I sat there feeling something, as we drove down the familiar roads. The sun was in the moments before setting, and a yellow glow was cast throughout the car. I could feel every dip in the old road, and with every bump Kate's sleeping head would jerk and readjust on my shoulder. It felt.. calm. And then Lauren looked to me and said, "Do you realize that this is the last summer vacation we will ever have?"
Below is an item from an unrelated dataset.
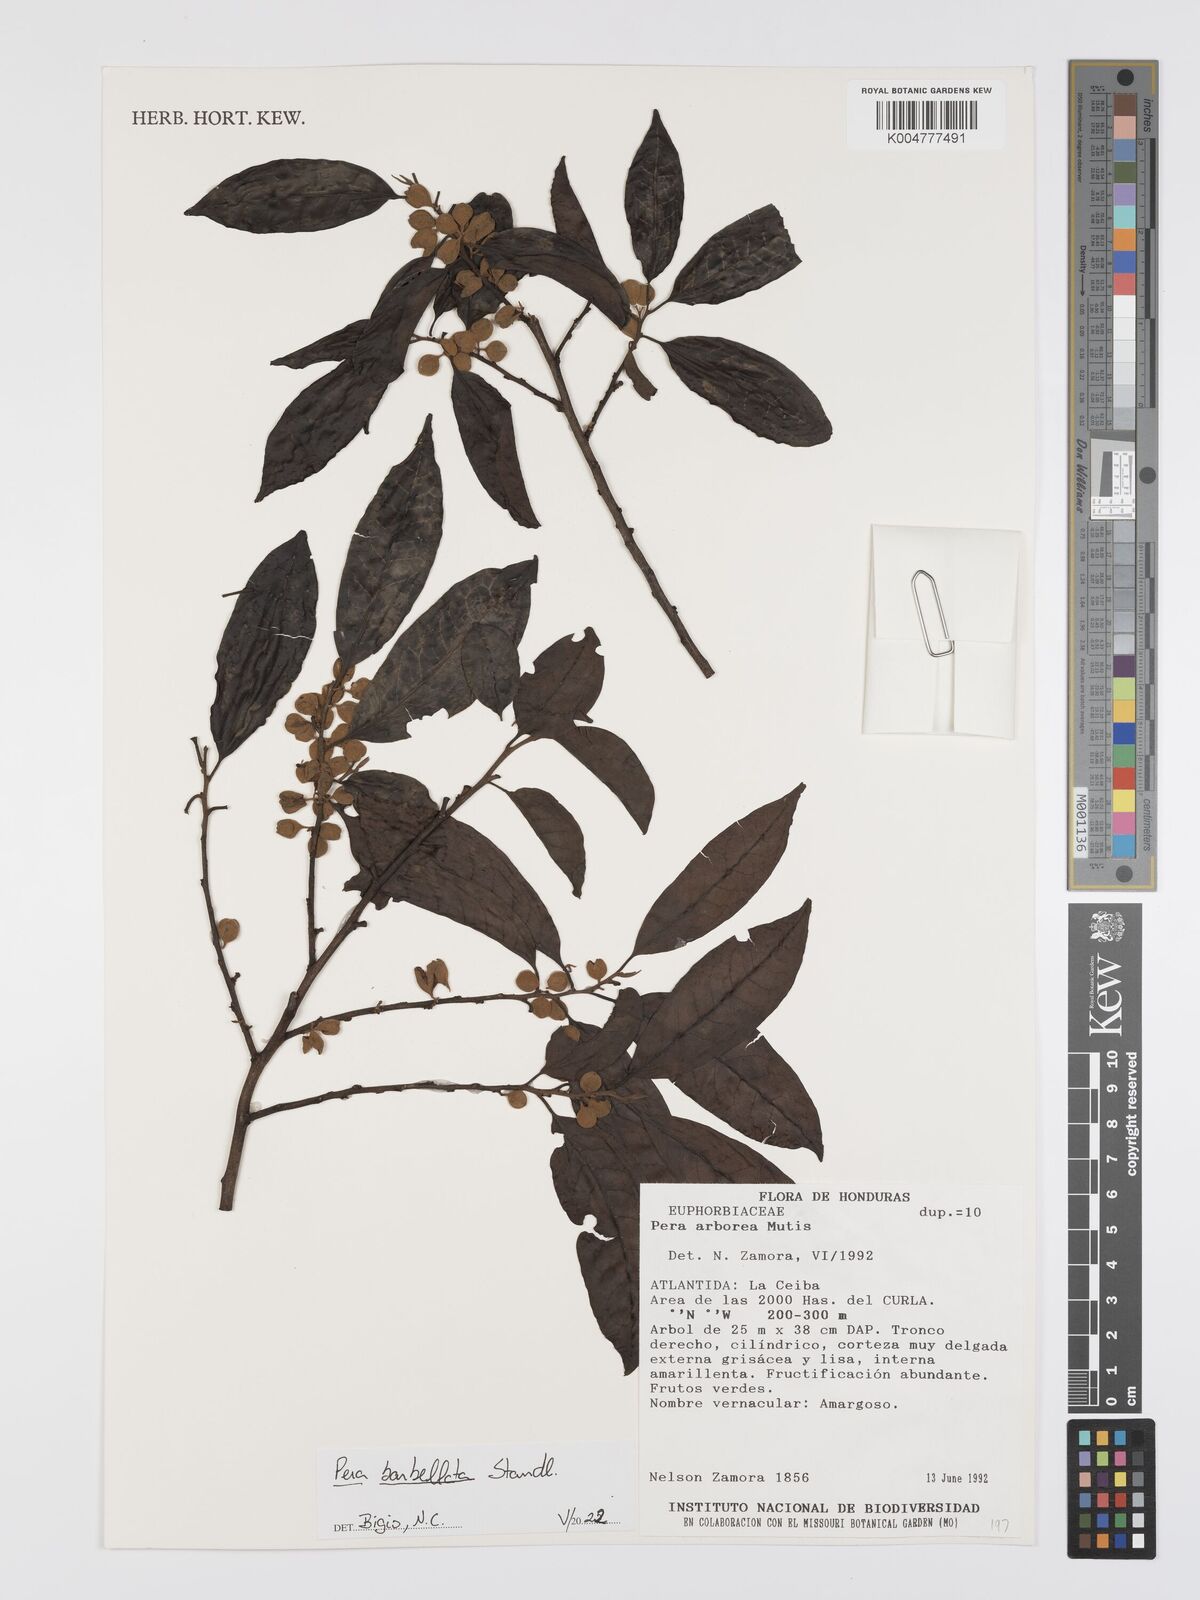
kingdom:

And I knew she was right, of course. I have thought about it- somewhat subconsciously. But Lauren saying it, in that moment, just made me really think about it. We were headed back to her house after a full 24 hours of fun and reckless behavior. We had partied the night before, deep into the early hours and nearly "Breaking the dawn". We then all woke up way too late with major hangovers and decided to go on a hike and swim at a local river. And then get ice cream. So here we were, driving back, exhausted and feeling the pain from our hike. Half the car was drifting off into sleep as Matt fully controlled the music. It was calm, sweet, fleeting.

6.08.2010

The Usual Suspects

I expect change, constantly. I expect myself to make things happen, to be spontaneous and to change my way of life. But something about being home just makes me fall back into old routines, old frustrations and old ways of life. But such is hometown life.
This summer I have been adamant about making things happen and retaining my spunkiness, even in the face of a boring summer. I landed a nice catering job, have been hanging out with my friends near daily and have already gone on some ridiculous road trips. I think I'm breaking out of the funk.
But I seem to be alone.

When my mom moved back to Cheshire, it was to be with her mother- my ailing grandmother. She came her to be a nurse, to provide company and to rebuild her relationship with her mother. Things I can totally respect. She uprooted her family once again to take care of her mom. But I'm worried she isn't taking care of herself. It's a routine, every day. The same routine. Wake up at 6 a.m. Go to work until 5. Come home. Watch the news with Mom. Eat dinner precisely at 7. Walk the dogs. Watch a movie with Mom. Fall asleep. Repeat.
I came to Cheshire this summer to spend time with my family, and rebuild my own relationships with my parents. But she is so hesitant to break out of her funk. I have suggested going out for icecream. Going on a walk on the bikepath. Going to a local classical music concert. She rejected every one. "I want to spend time with my Mommy," she would say. And I would silently agree with this sentiment, and then wonder why her time with her mother was so much more important than her time with me.

Maybe I am being selfish and unreasonable. She wants to spend time with her ailing mother before she runs out of time. But I don't think she's letting herself live. I'm worried she has fallen in a funk and it's not one I know how to get her out of.